---------- Recorded data ----------

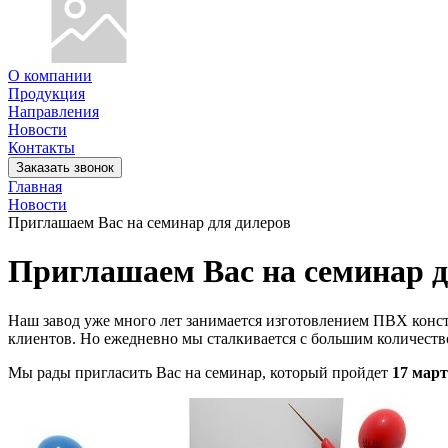
О компании
Продукция
Направления
Новости
Контакты
Заказать звонок
Главная
Новости
Приглашаем Вас на семинар для дилеров
Приглашаем Вас на семинар д
Наш завод уже много лет занимается изготовлением ПВХ конст
клиентов. Но ежедневно мы сталкивается с большим количест
Мы рады пригласить Вас на семинар, который пройдет
17 март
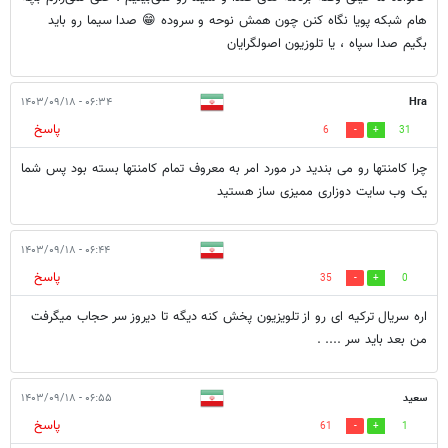
هام شبکه پویا نگاه کنن چون همش نوحه و سروده 😁 صدا سیما رو باید
بگیم صدا سپاه ، یا تلوزیون اصولگرایان
۰۶:۳۴ - ۱۴۰۳/۰۹/۱۸
Hra
پاسخ
6
31
چرا کامنتها رو می بندید در مورد امر به معروف تمام کامنتها بسته بود پس شما
یک وب سایت دوزاری ممیزی ساز هستید
۰۶:۴۴ - ۱۴۰۳/۰۹/۱۸
پاسخ
35
0
اره سریال ترکیه ای رو از تلویزیون پخش کنه دیگه تا دیروز سر حجاب میگرفت
من بعد باید سر .... .
سعید
۰۶:۵۵ - ۱۴۰۳/۰۹/۱۸
پاسخ
61
1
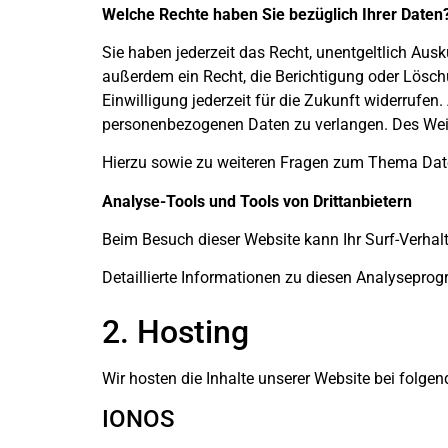
Welche Rechte haben Sie bezüglich Ihrer Daten
Sie haben jederzeit das Recht, unentgeltlich Au
außerdem ein Recht, die Berichtigung oder Löschu
Einwilligung jederzeit für die Zukunft widerruf
personenbezogenen Daten zu verlangen. Des Weit
Hierzu sowie zu weiteren Fragen zum Thema Date
Analyse-Tools und Tools von Drittanbietern
Beim Besuch dieser Website kann Ihr Surf-Verha
Detaillierte Informationen zu diesen Analysepro
2. Hosting
Wir hosten die Inhalte unserer Website bei folge
IONOS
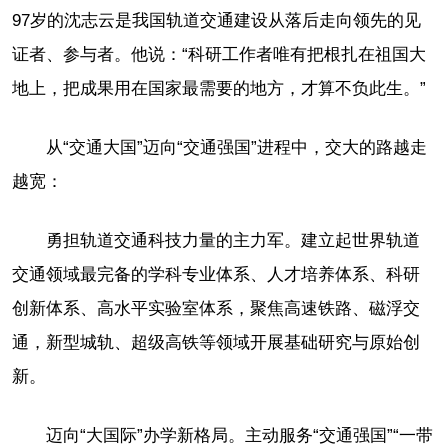
97岁的沈志云是我国轨道交通建设从落后走向领先的见
证者、参与者。他说：“科研工作者唯有把根扎在祖国大
地上，把成果用在国家最需要的地方，才算不负此生。”
从“交通大国”迈向“交通强国”进程中，交大的路越走
越宽：
勇担轨道交通科技力量的主力军。建立起世界轨道
交通领域最完备的学科专业体系、人才培养体系、科研
创新体系、高水平实验室体系，聚焦高速铁路、磁浮交
通，新型城轨、超级高铁等领域开展基础研究与原始创
新。
迈向“大国际”办学新格局。主动服务“交通强国”“一带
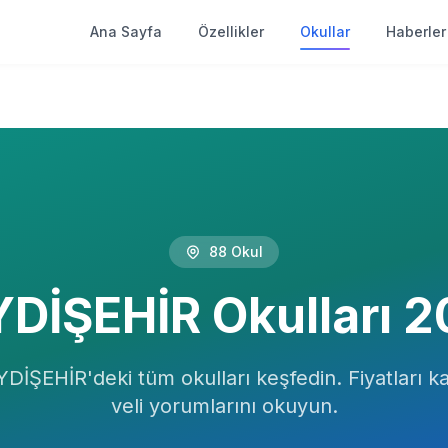
Ana Sayfa
Özellikler
Okullar
Haberler
88
Okul
YDİŞEHİR
Okulları
2
YDİŞEHİR
'deki tüm okulları keşfedin. Fiyatları ka
veli yorumlarını okuyun.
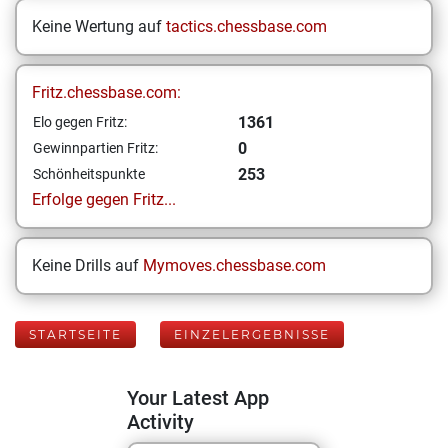
Keine Wertung auf
tactics.chessbase.com
Fritz.chessbase.com:
1361
Elo gegen Fritz:
0
Gewinnpartien Fritz:
253
Schönheitspunkte
Erfolge gegen Fritz...
Keine Drills auf
Mymoves.chessbase.com
STARTSEITE
EINZELERGEBNISSE
Your Latest App
Activity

----------

• _To do_: For this exercise, gather every line of the data that contains the word "семинар".

• _Task response_:
Приглашаем Вас на семинар для дилеров
Приглашаем Вас на семинар д
Мы рады пригласить Вас на семинар, который пройдет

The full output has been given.